**What you will do**
Filter out all lines without the word "down" from the data below, please, and copy the rest.

**Task inputs**

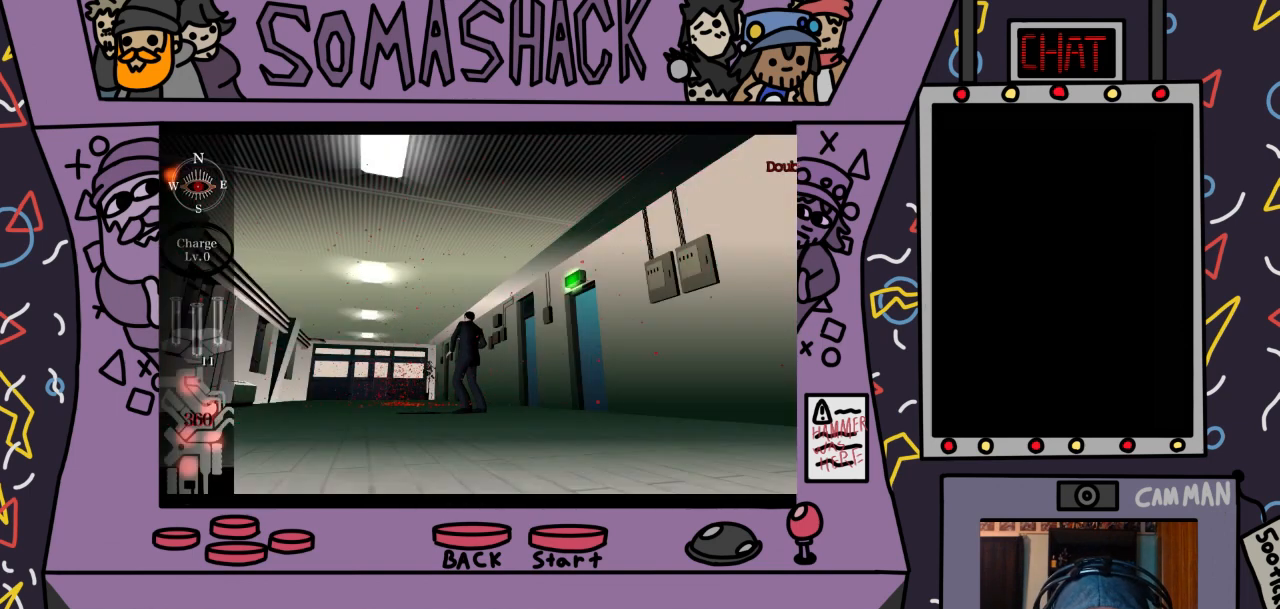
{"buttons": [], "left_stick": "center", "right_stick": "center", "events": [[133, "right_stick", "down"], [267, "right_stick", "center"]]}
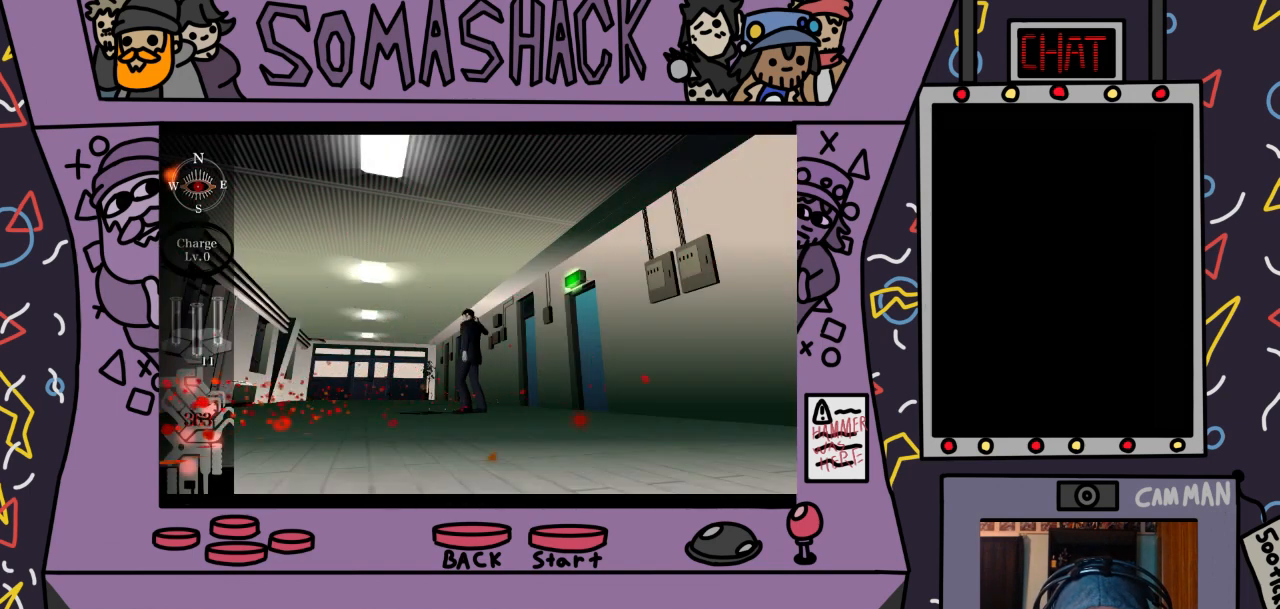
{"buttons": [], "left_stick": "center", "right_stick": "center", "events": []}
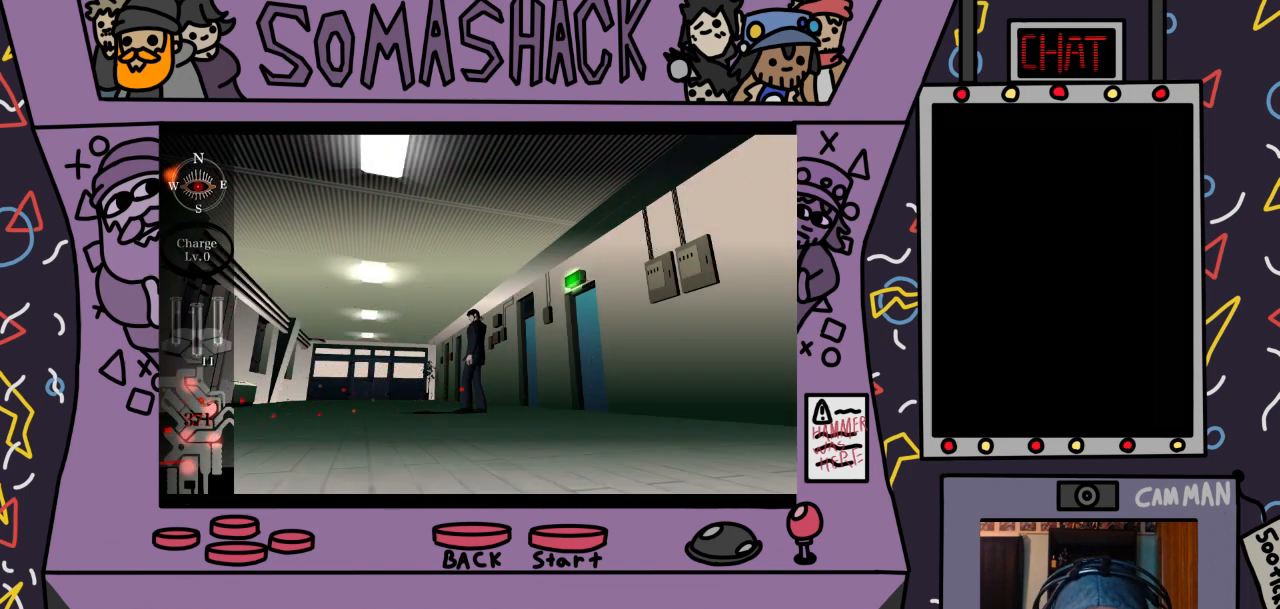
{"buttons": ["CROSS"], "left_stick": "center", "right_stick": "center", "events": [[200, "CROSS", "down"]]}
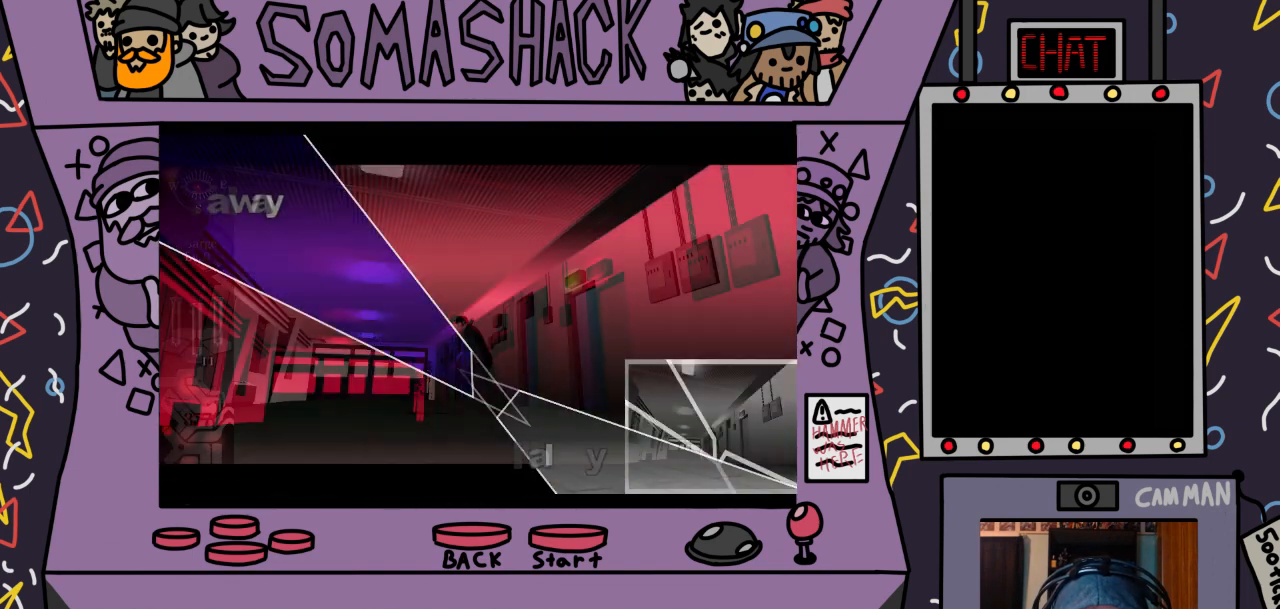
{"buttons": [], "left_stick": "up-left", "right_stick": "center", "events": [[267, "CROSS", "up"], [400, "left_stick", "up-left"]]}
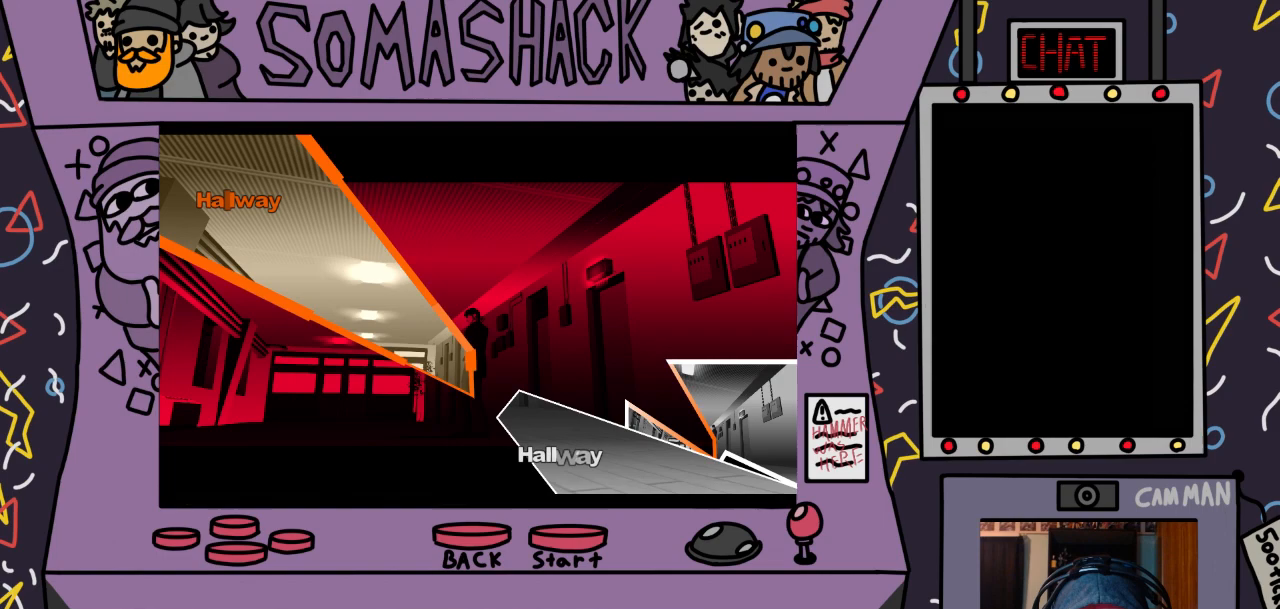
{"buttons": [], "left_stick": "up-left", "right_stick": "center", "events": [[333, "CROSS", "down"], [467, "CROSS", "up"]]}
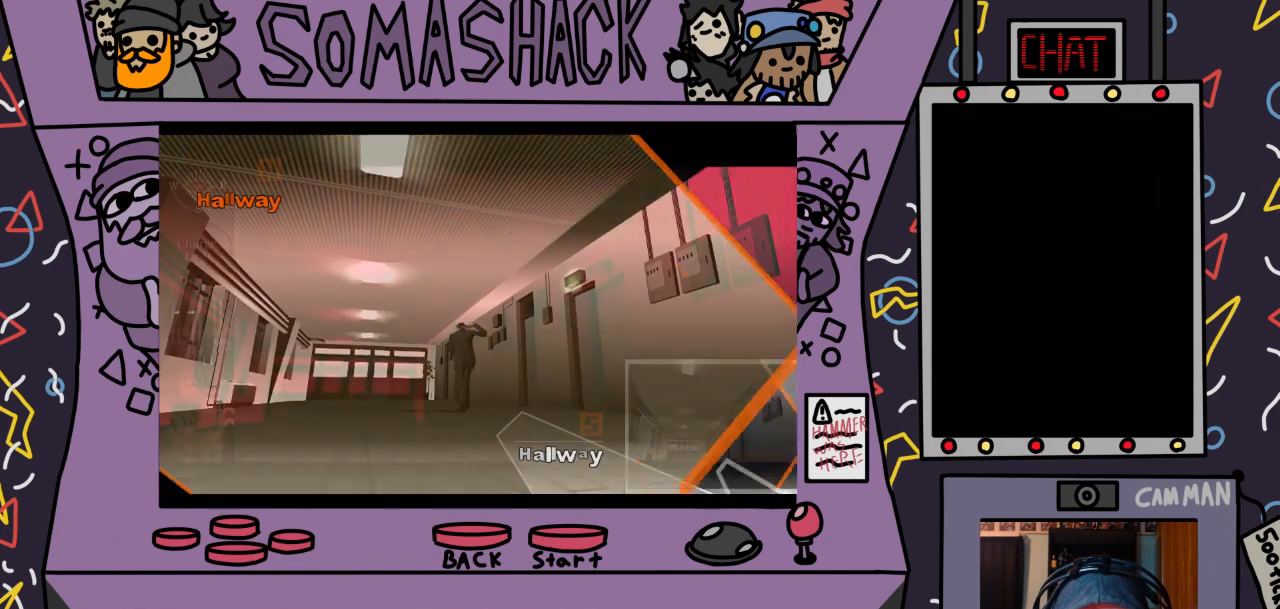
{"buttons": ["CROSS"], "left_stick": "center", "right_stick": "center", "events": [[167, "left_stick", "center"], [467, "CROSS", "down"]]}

**Solution below**
{"buttons": [], "left_stick": "center", "right_stick": "center", "events": [[133, "right_stick", "down"], [267, "right_stick", "center"]]}
{"buttons": ["CROSS"], "left_stick": "center", "right_stick": "center", "events": [[200, "CROSS", "down"]]}
{"buttons": [], "left_stick": "up-left", "right_stick": "center", "events": [[333, "CROSS", "down"], [467, "CROSS", "up"]]}
{"buttons": ["CROSS"], "left_stick": "center", "right_stick": "center", "events": [[167, "left_stick", "center"], [467, "CROSS", "down"]]}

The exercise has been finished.